> _Exercise task a_: Starting with the first line of the records and going on through the line with "road: (360, 346)", swap "building" for "structure" and reproduce those lines with nothing else altered.

> _Document passage_:
>> Begin

Like a lot of Jersey artists, her story starts close to home. School plays, local performances, figuring it out as she went – nothing flashy, just putting in the work and getting better. There’s something very real about that path, and you can feel it in the way she performs. It’s not forced. It’s earned.

Then came her breakout moment as Ali in Alicia Keys’ Broadway musical Hell’s Kitchen. And it wasn’t just a “nice debut” kind of situation, she absolutely delivered. The performance had emotion, control, and confidence well beyond her years. Audiences connected with it, critics noticed, and before long she found herself holding a Tony Award for Best Actress in a Musical. Not long after that, she added a Grammy Award to her name for the show’s cast recording.

That kind of start doesn’t happen often.

What stands out most, though, isn’t just the awards, it’s how natural it all feels. She doesn’t come across like someone chasing attention. She feels like someone who belongs exactly where she is. That’s a rare quality, especially that early in a career.

>> End

> _Exercise task b_: In the passage about the performer, what award did she add for the show's cast recording?

> _Extracted entries_:
>> Begin

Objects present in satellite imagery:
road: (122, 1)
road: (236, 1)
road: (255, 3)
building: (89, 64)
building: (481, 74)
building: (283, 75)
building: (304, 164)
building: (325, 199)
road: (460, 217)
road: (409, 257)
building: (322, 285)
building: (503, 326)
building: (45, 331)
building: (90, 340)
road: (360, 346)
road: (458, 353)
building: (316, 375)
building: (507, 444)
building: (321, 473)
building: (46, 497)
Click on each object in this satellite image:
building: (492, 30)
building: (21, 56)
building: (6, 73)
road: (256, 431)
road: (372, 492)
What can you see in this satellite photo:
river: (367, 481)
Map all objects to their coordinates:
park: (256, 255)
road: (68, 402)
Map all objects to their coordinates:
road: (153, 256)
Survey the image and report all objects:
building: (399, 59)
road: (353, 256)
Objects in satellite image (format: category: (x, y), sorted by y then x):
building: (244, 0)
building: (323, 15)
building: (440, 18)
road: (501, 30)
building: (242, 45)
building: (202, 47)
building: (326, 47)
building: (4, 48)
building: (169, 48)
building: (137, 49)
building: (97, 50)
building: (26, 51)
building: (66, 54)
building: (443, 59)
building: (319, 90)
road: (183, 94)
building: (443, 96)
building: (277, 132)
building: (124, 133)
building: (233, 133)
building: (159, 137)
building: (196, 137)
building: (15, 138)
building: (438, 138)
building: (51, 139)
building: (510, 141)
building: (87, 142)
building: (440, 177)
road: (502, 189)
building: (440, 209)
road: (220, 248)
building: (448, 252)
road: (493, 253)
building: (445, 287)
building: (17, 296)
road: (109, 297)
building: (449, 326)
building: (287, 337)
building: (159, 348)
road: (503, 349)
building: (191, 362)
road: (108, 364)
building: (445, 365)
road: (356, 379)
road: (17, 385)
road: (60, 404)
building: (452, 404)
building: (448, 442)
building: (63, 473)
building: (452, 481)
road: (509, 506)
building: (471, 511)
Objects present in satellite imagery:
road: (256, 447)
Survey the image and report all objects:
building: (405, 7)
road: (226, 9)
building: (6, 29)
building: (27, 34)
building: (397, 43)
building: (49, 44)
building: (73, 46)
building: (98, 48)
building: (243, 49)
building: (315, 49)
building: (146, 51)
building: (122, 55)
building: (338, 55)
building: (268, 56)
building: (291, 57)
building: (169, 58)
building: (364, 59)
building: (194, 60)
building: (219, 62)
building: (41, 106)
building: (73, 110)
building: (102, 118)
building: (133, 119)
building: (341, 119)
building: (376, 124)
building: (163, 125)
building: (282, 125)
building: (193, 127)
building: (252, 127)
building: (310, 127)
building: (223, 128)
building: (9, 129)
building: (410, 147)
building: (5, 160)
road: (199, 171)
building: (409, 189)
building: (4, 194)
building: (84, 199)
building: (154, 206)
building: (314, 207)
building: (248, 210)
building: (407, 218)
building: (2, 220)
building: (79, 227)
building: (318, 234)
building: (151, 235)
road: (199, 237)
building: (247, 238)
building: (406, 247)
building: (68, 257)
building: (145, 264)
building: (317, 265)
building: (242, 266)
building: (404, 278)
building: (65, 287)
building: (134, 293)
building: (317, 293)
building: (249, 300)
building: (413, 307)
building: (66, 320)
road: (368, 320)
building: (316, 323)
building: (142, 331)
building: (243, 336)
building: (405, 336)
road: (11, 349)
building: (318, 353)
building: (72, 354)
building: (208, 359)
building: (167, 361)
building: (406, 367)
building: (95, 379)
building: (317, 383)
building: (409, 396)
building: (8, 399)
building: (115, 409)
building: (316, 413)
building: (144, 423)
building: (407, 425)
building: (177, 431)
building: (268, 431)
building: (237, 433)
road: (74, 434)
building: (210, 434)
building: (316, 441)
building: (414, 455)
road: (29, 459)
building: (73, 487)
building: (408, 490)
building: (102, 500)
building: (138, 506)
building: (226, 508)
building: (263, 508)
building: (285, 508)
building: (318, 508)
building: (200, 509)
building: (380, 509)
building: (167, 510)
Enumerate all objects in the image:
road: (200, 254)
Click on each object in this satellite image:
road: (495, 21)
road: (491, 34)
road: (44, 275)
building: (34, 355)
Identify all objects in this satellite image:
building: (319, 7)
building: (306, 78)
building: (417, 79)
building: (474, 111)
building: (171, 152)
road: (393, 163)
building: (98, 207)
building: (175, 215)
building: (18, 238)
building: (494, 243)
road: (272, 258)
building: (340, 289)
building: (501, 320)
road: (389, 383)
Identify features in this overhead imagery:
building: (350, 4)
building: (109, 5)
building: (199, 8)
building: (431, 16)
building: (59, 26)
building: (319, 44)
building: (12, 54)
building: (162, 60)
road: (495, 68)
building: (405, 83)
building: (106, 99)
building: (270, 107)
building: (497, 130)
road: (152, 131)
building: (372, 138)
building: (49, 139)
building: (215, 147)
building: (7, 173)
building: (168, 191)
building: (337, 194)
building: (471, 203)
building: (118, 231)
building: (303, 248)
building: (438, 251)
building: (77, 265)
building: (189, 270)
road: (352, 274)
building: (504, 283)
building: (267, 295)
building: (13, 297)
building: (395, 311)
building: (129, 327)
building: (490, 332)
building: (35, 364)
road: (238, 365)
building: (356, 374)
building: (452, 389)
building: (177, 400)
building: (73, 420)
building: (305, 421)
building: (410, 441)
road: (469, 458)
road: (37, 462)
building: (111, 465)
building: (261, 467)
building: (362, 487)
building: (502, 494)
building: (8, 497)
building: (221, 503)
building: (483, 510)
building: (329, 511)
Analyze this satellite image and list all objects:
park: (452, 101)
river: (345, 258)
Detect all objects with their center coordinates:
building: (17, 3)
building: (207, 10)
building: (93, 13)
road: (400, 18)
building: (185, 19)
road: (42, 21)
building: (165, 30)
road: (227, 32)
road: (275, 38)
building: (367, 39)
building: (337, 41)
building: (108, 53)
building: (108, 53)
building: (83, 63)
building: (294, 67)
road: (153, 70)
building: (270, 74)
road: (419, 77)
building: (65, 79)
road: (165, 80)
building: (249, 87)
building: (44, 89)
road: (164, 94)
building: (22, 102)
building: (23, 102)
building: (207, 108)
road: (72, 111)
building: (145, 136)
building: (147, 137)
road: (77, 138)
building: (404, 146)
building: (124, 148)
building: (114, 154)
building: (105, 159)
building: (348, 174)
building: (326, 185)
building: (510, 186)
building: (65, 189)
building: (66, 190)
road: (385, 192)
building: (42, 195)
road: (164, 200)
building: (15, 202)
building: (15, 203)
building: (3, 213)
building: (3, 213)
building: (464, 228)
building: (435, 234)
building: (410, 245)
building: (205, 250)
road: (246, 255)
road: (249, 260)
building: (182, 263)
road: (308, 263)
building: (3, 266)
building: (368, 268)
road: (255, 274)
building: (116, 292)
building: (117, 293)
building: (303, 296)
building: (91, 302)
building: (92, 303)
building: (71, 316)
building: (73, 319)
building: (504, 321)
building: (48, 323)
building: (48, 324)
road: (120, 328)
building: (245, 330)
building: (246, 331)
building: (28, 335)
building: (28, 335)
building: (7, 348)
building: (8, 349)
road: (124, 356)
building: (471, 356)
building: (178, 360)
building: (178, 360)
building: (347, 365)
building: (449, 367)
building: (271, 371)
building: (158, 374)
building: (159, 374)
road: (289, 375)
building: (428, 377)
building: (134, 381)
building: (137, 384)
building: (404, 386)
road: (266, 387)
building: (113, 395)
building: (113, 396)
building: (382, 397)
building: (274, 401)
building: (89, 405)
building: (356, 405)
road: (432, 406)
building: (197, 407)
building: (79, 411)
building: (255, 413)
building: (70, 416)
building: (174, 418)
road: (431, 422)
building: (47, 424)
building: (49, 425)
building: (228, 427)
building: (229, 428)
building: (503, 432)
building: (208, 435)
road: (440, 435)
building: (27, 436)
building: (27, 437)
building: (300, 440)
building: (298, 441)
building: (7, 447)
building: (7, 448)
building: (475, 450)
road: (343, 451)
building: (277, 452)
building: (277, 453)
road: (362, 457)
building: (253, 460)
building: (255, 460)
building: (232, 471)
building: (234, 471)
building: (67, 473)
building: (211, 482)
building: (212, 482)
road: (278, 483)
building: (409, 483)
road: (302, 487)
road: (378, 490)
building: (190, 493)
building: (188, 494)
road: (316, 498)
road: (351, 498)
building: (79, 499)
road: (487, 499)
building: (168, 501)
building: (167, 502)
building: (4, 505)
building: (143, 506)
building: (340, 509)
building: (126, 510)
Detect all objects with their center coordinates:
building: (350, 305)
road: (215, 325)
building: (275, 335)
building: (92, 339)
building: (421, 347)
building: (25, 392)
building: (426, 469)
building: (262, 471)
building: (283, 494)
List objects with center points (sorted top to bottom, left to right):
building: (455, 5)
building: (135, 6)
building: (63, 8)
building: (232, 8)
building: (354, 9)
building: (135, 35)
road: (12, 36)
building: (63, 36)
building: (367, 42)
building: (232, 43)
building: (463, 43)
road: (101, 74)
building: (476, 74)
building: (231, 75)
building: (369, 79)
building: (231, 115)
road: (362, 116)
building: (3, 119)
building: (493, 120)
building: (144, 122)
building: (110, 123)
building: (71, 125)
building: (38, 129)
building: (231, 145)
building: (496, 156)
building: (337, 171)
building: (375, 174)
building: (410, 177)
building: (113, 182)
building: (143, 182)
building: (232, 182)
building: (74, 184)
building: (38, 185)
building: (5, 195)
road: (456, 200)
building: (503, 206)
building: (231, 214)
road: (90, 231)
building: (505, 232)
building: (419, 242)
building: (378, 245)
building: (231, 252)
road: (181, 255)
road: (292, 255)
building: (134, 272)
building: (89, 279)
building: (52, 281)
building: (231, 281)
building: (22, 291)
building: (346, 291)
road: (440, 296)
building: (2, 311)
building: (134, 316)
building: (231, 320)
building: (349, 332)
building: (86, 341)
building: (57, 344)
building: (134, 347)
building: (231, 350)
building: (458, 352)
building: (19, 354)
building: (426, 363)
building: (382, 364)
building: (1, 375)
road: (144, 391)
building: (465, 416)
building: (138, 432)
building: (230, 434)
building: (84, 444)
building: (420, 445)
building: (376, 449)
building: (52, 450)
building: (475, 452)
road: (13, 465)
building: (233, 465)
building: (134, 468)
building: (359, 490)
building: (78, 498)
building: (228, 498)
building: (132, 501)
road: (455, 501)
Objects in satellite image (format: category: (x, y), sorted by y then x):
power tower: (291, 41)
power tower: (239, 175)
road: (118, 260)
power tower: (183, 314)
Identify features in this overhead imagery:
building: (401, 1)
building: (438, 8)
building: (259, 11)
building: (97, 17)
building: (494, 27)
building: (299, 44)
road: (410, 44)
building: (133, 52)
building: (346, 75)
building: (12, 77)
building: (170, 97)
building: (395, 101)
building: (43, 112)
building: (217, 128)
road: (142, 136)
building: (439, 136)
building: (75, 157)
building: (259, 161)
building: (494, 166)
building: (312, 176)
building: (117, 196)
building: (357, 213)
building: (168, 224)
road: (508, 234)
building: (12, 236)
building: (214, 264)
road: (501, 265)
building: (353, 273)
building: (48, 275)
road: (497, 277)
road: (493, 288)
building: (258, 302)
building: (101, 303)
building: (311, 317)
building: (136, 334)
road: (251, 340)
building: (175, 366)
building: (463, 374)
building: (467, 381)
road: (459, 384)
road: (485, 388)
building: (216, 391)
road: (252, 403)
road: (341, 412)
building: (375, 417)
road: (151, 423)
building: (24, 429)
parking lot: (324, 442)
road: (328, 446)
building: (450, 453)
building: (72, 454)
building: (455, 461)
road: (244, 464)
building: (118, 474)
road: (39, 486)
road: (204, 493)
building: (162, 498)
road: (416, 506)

>> End

> _Full answer a_:
Objects present in satellite imagery:
road: (122, 1)
road: (236, 1)
road: (255, 3)
structure: (89, 64)
structure: (481, 74)
structure: (283, 75)
structure: (304, 164)
structure: (325, 199)
road: (460, 217)
road: (409, 257)
structure: (322, 285)
structure: (503, 326)
structure: (45, 331)
structure: (90, 340)
road: (360, 346)

> _Full answer b_: A Grammy Award.